CHAPITRE 18

Juno, sentant que les moteurs du vaisseau-prison changeaient d’intensité, se mit debout en un instant. Les hyperpropulseurs étaient arrêtés. Une seconde plus tard, les moteurs ioniques prenaient le relais. Il y en avait trois, montés à la base du vaisseau. C’était une configuration inhabituelle, qui lui permettrait peut-être d’identifier le vaisseau plus tard. Il n’y avait aucun hublot pour regarder au-dehors et son geôlier ne lui rendait pas visite. Elle n’avait donc aucune idée de ce qui se passait au dehors. Mais elle pouvait le deviner. Ils devaient avoir atteint leur destination et accéléraient en suivant une trajectoire d’insertion équatoriale pour préparer l’atterrissage.

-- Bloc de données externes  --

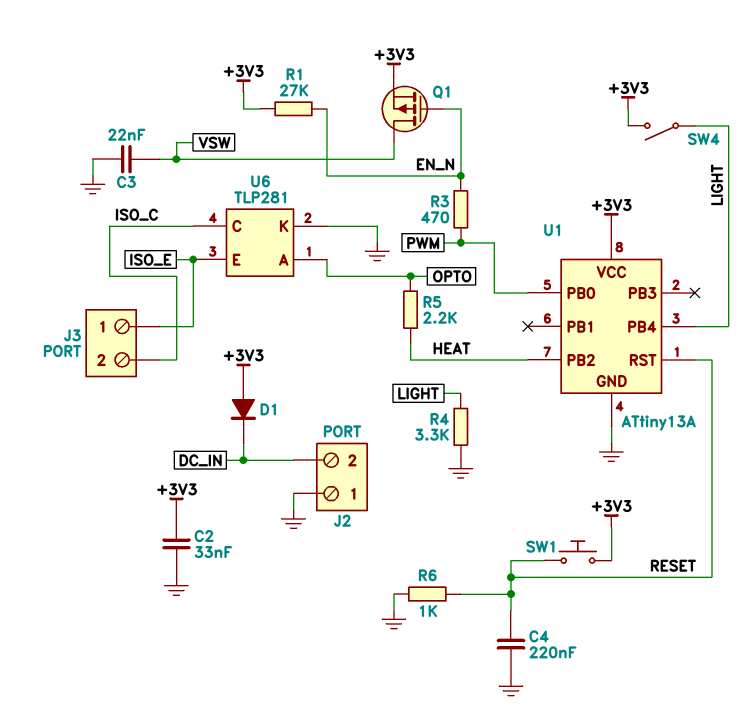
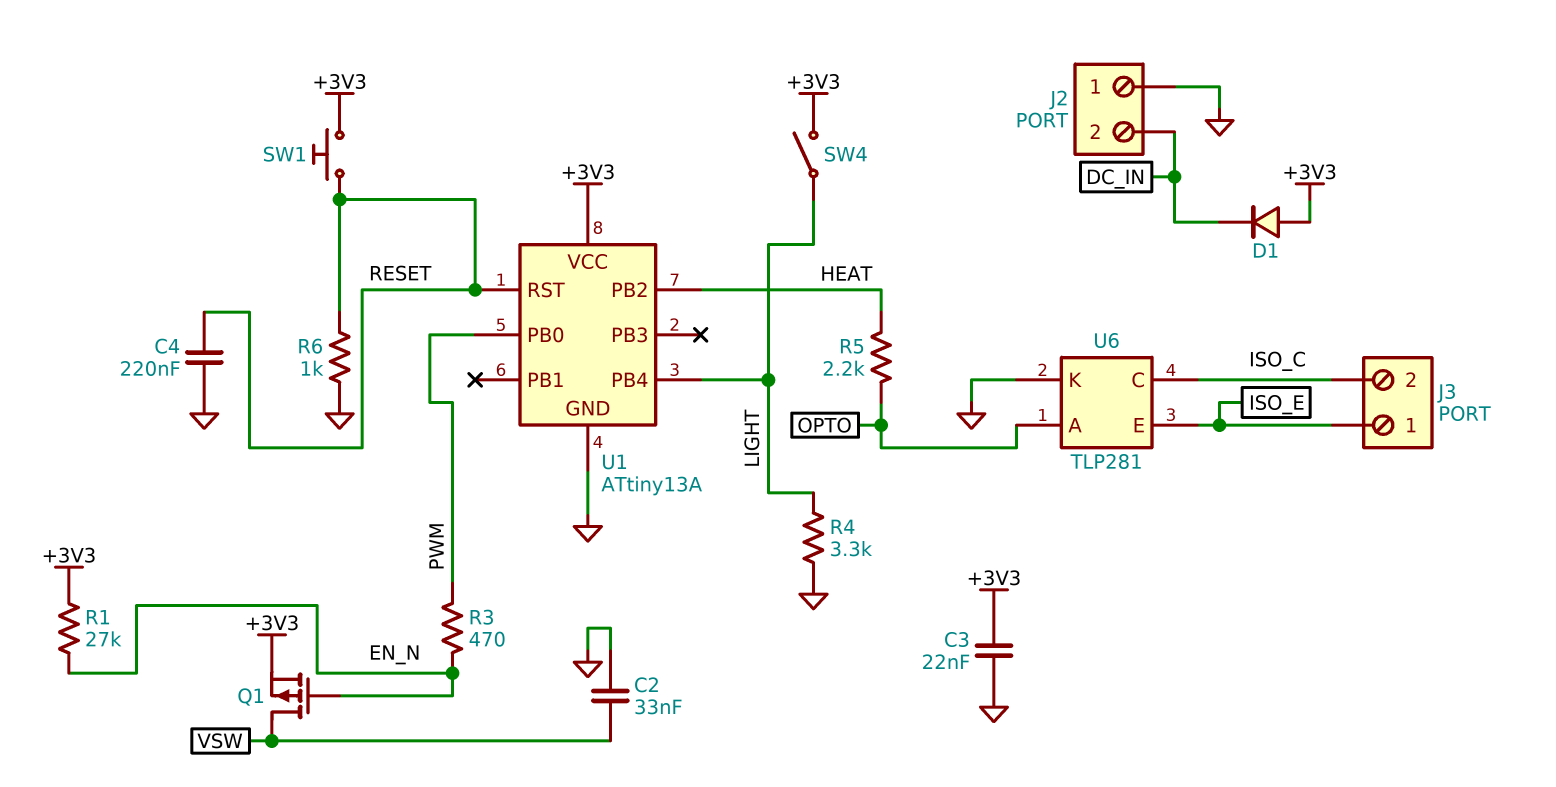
C2: 33nF (+3V3, GND) -> 33nF (GND, VSW)
C3: 22nF (GND, VSW) -> 22nF (+3V3, GND)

Cette théorie se confirma quand elle entendit les répulseurs se mettre en route.

Le vaisseau fut secoué à plusieurs reprises et trembla de la proue à la poupe. Le trajet était accidenté.

Elle ne bougea pas pendant le court trajet vers la surface, elle sentit un nœud dans son estomac qui n’avait rien à voir avec le mal des transports. Elle n’avait plus croisé Dark Vador depuis son arrestation, la première fois que Starkiller était « mort ». L’opinion que le Seigneur Noir avait d’elle ne devait guère s’être améliorée depuis.

Le vaisseau se stabilisa. Juno imagina qu’il survolait un aéropad et ralentissait pour l’atterrissage. La gravité changea légèrement tandis que le champ artificiel du vaisseau cédait la place aux niveaux ambiants locaux. Elle fut déséquilibrée deux fois de suite.

Le vaisseau se posa presque sans aucune secousse. Les répulseurs se calmèrent et les autres bruits du vol disparurent progressivement. La coque ne laissait filtrer pratiquement aucun son de l’extérieur vers sa petite cellule. Elle entendit un léger sifflement qui n’était pas produit par le système de survie et un gémissement incessant qui aurait pu être du vent. Une porte qu’elle n’avait pas remarquée s’ouvrit en coulissant sur sa droite. Un rai de lumière naturelle fit irruption dans la zone d’emprisonnement. Elle ferma les paupières et leva une main pour protéger ses yeux. Dans la lumière éblouissante, elle aperçut le cockpit et le paysage extérieur au travers de la large baie vitrée de pilotage. Le ciel était couvert d’une épaisse couche nuageuse. Un ruban d’éclairs stria l’horizon de gauche à droite. Il fut suivi d’un coup de tonnerre, assourdi au point d’être quasiment inaudible.

Le pilote du vaisseau – qui était aussi le seul membre d’équipage, elle en avait à présent la certitude – franchit la porte et s’approcha de sa cage. Il portait sa carabine à l’épaule. Elle ne doutait pas qu’il pouvait la pointer sur elle en un fragment de seconde.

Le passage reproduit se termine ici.